There was a punching bag in the gym, the old-fashioned kind that was filled with sand and hung from the ceiling by a heavy chain. He went over and hit it as hard as he could. The bag recoiled and the chain rang with that same certain note. In a fury now, he swung at the bag again and again, making it twirl in a widening loop while the chain mercilessly squeaked out its softly maddening music. He punched until he could barely lift his arms, then he leaned exhausted into the bag of sand and held it against himself for some moments in a mockery of an embrace. In those moments, with his chest pounding against the lifeless bundle, he finally understood something that he hadn’t quite let himself believe before, not really. Carla was never coming back to him. It didn’t matter what he did or didn’t do, who else was or wasn’t in between them. It was over. She was lost. He finally got it. When he killed her lover, it would
n’t be with any lame imagining that he could once again reclaim his place. It would only be to punish her. To punish her for haunting him. And maybe to make the mocking laughter finally stop.
Embarrassed by how long he’d stood there numbly in the clinch, he pushed the bag away with fresh rage and started pummeling it again, telling himself it was only sweat that flew from the corners of his eyes as he whaled on it.
34
Pat and Lenny were, as promised, patrolling Pine Street when Bert came walking slowly up the lane that led from Bayview Park. “Hey,” he said, “ya didn’t have ta come out to meet me. I woulda found the house.”

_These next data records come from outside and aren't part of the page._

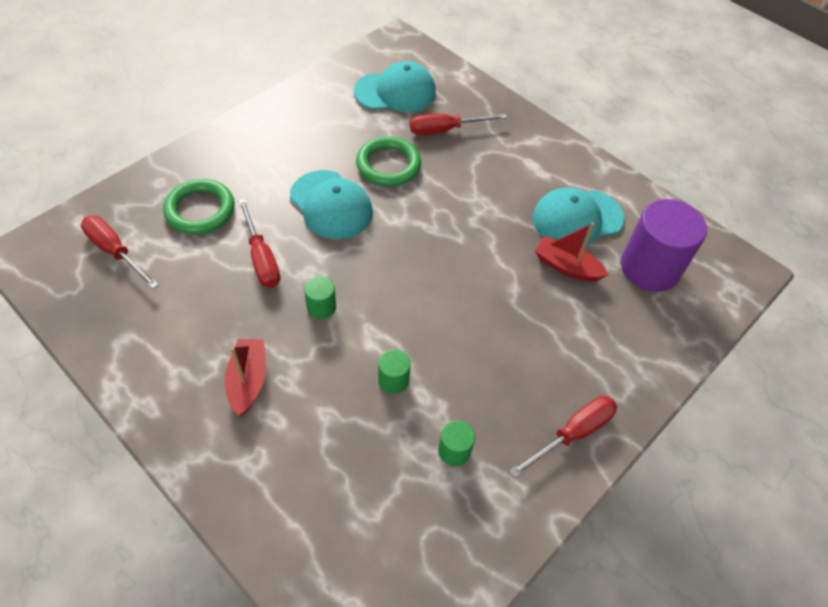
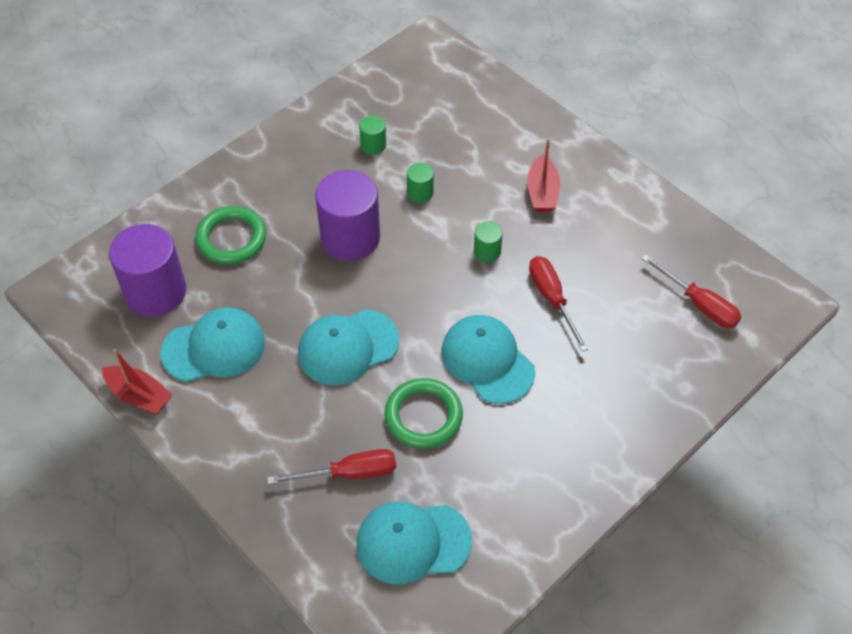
camera: 175 degrees left, 0 degrees up
(200, 210) = (628, 352): green ring -> green ring (231, 238)
(457, 217) = (348, 347): none -> turquoise cap
(468, 324) = (350, 238): none -> purple cylinder
(566, 266) = (242, 293): red boat -> red boat (139, 396)
(573, 434) = (276, 156): red screwdriver -> none

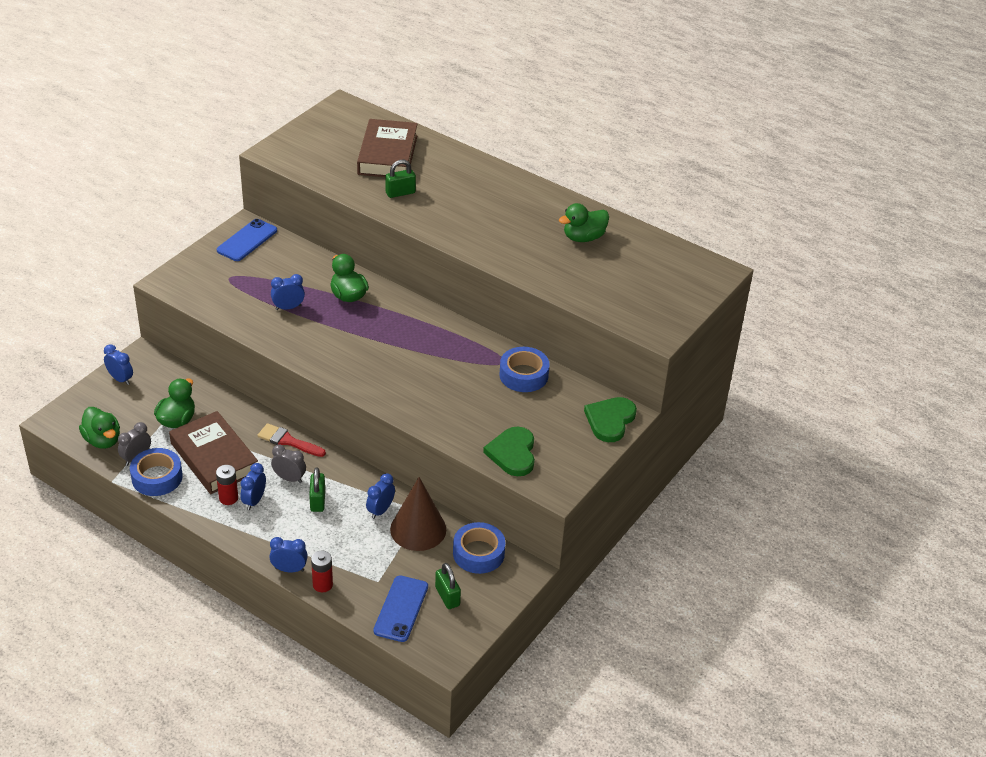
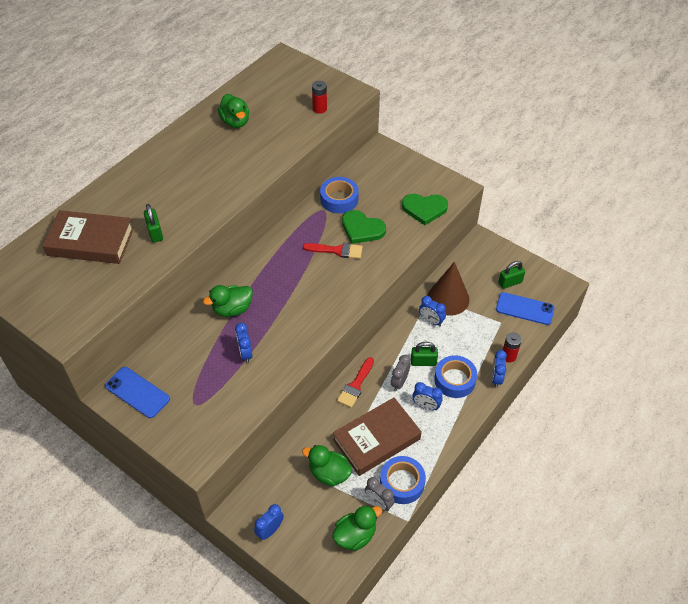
camera: 85 degrees left, 10 degrees up
(228, 498) = (424, 425): red battery -> red battery (319, 109)
(436, 373) = (337, 250): none -> red brush
(478, 553) = (468, 264): blue tape -> blue tape (454, 380)
(610, 420) = (387, 156): green heart -> green heart (362, 229)

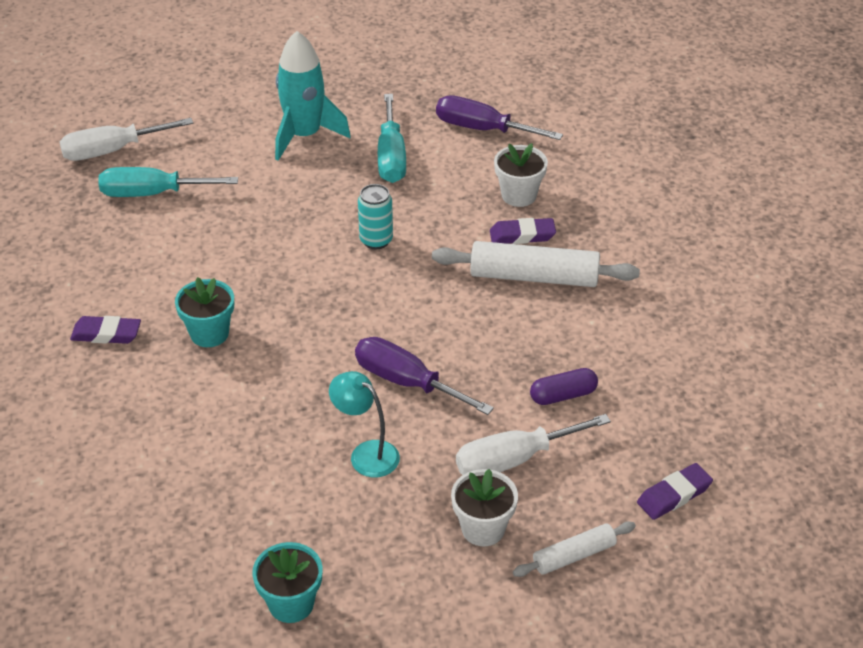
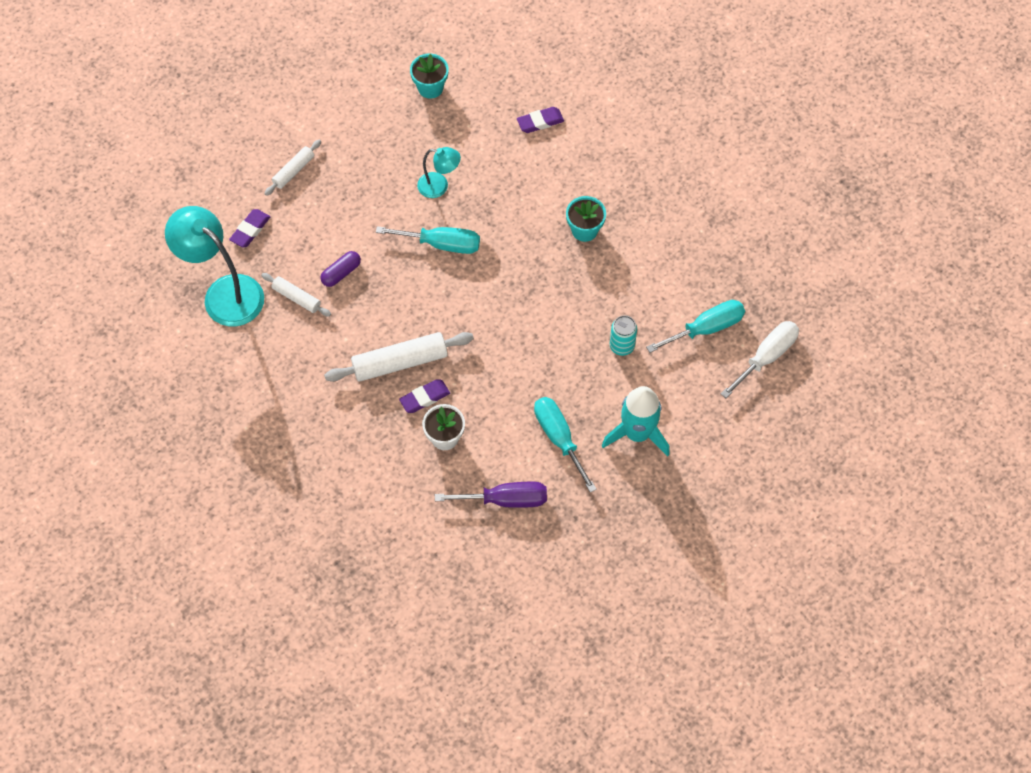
camera: 155 degrees right, 20 degrees up
(106, 334) = (647, 204): purple eraser -> purple eraser (540, 122)
(376, 240) = (524, 350): turquoise can -> turquoise can (622, 346)
(407, 382) = (441, 244): purple screwdriver -> turquoise screwdriver
(483, 529) = (350, 167): white flower pot -> none
(514, 459) = (352, 216): white screwdriver -> none
(638, 387) = (297, 297): none -> white rolling pin
(740, 427) = (224, 293): none -> turquoise lamp

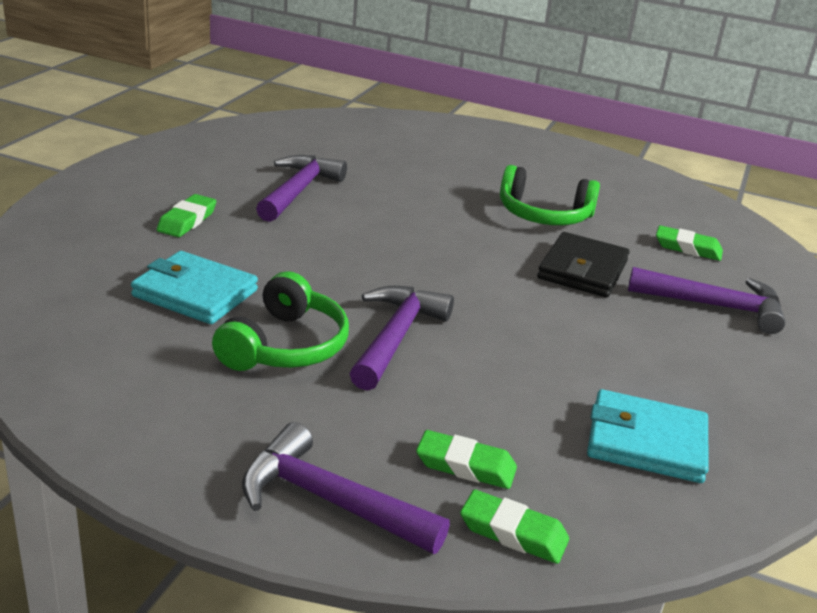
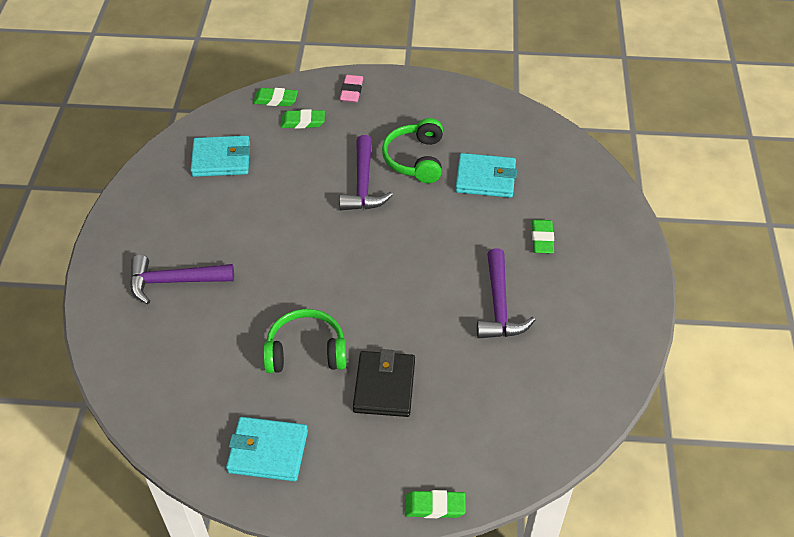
camera: 165 degrees right, 20 degrees up
(329, 501) = (351, 91): purple hammer -> pink eraser
(582, 270) = (267, 288): black wallet -> black wallet (384, 386)
(598, 174) = (268, 451): none -> turquoise wallet
(687, 248) = (187, 349): green eraser -> green eraser (434, 506)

“We’re on guard duty,” Lenny said. “Making sure your buddies didn’t tag along.”
“Ricky insisted,” said Pat apologetically. “He’s afraid of you.”
Without nostalgia, Bert said, “Been a long time since anybody felt that way. But, nah, it’s just me and the dog. Unarmed. Wanna frisk me? I could use a little thrill.”
The offer went untaken and the three of them strolled into the perfect yellow house then straight through it to return to daylight by the pool. Near its edge, in a patch of shade, Marsha was reading in a lounge chair. Sam was stringing a racquet on a machine she’d set up by the pump shed. On the table was a bucket full of wine bottles. Pat poured drinks and for a couple minutes everyone made rather labored small talk.
Then, from the narrow, tangled side yard, there came sounds of twigs snapping, vines being torn, creepers getting yanked out of the ground. Muffled curses and metallic squeaks were added to the complaints of slaughtered vegetation before the gate swung open and Ricky and Carla rolled in on their rented cruisers, whose spokes and chains were fouled with shreds of weed and whose fenders trailed festoons of greenery. Bits of leaf and a few twisting caterpillars were sticking to their clothes. To the questioning eyes of the others, Ricky said, “I thought it would be safer, staying in the foliage.”